Given data Start Marker
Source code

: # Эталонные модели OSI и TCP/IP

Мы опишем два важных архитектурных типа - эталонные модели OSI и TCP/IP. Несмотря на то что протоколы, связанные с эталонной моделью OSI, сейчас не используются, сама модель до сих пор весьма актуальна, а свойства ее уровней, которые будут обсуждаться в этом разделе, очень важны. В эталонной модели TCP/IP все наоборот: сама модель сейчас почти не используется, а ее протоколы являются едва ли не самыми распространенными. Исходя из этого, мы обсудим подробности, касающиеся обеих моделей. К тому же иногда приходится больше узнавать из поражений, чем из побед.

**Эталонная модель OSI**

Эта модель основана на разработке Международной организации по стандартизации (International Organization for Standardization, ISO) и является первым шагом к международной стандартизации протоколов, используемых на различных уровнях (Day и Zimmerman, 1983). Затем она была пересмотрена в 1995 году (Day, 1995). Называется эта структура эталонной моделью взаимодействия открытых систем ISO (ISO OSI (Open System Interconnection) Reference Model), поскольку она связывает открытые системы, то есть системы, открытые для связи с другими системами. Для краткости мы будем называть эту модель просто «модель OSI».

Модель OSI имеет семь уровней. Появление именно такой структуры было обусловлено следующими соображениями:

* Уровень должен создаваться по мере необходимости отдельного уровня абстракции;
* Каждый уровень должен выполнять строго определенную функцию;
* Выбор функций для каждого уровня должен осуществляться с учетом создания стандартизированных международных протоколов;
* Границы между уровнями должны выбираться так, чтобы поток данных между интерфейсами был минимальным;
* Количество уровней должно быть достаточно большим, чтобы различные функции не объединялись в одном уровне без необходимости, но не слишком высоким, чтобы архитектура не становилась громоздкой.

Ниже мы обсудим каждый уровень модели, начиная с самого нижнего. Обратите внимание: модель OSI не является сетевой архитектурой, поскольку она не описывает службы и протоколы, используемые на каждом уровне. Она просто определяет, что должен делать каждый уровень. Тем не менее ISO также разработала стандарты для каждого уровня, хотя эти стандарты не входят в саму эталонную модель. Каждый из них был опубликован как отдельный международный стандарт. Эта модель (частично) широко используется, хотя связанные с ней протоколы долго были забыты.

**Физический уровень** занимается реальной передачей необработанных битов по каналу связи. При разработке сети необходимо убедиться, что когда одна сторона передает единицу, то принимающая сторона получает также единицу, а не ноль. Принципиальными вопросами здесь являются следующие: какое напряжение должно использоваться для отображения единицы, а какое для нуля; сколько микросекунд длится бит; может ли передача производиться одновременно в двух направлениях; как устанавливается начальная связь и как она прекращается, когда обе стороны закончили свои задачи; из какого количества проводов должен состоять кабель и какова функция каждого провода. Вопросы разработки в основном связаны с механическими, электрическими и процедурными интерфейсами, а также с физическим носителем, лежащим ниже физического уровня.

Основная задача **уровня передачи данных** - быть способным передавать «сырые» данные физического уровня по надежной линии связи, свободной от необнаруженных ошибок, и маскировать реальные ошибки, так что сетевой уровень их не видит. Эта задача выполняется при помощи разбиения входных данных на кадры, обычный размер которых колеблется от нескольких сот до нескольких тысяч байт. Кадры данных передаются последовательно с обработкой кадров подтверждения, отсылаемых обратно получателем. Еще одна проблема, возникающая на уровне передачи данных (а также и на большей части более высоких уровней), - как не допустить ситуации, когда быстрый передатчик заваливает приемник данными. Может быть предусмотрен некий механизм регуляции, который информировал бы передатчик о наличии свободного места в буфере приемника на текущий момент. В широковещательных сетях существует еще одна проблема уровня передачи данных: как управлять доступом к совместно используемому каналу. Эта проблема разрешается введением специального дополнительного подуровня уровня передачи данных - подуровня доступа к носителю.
Given data End Marker
Given data Start Marker
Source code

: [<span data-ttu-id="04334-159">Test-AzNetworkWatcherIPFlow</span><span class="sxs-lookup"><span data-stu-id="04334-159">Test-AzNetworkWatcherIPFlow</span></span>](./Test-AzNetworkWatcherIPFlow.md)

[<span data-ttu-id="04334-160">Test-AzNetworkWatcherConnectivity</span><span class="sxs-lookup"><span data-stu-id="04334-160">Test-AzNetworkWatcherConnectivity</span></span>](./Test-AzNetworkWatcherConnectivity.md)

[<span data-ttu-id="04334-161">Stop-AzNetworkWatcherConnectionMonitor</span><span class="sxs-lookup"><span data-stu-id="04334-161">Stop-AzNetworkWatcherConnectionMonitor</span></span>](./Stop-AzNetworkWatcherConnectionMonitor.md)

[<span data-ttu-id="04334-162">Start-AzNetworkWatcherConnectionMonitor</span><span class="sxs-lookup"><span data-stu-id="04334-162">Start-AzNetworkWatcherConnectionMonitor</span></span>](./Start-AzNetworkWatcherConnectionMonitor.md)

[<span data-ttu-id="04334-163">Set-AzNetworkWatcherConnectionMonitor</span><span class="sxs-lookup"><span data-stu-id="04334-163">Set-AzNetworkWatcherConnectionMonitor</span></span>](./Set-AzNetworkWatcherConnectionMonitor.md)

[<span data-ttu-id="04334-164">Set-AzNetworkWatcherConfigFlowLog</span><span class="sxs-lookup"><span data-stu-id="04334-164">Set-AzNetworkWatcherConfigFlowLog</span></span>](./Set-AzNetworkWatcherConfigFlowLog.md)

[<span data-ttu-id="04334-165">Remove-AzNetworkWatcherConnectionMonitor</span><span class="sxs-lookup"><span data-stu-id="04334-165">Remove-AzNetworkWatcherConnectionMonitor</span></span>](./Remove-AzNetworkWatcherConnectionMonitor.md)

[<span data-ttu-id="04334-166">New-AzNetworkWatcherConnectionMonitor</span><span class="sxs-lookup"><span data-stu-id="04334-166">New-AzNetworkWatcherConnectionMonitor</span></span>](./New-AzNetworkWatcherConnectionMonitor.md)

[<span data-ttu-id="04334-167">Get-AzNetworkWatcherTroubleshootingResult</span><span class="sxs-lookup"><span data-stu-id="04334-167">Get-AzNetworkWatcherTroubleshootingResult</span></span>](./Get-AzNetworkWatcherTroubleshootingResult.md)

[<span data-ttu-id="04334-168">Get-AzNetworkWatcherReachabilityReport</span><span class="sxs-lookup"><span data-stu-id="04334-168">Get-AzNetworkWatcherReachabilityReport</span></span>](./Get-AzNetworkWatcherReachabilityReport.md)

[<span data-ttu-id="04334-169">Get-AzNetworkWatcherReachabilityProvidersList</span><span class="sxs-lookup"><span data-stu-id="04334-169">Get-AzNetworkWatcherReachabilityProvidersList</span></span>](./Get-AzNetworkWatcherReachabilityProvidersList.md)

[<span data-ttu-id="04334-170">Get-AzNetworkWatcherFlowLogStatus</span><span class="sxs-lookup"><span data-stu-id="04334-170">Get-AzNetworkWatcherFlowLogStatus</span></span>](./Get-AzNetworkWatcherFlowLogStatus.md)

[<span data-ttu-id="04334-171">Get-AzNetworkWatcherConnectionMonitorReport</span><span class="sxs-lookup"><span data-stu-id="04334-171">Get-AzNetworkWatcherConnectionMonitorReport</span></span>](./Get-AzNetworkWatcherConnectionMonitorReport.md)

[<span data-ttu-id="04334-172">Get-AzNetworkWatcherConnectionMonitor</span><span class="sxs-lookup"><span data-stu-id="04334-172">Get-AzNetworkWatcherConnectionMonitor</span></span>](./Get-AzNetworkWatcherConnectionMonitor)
Given data End Marker
Brief: Which of the lines above contain the string "Каждый"? Show each one in full, and match case exactly.

Your response:
* Каждый уровень должен выполнять строго определенную функцию;
Ниже мы обсудим каждый уровень модели, начиная с самого нижнего. Обратите внимание: модель OSI не является сетевой архитектурой, поскольку она не описывает службы и протоколы, используемые на каждом уровне. Она просто определяет, что должен делать каждый уровень. Тем не менее ISO также разработала стандарты для каждого уровня, хотя эти стандарты не входят в саму эталонную модель. Каждый из них был опубликован как отдельный международный стандарт. Эта модель (частично) широко используется, хотя связанные с ней протоколы долго были забыты.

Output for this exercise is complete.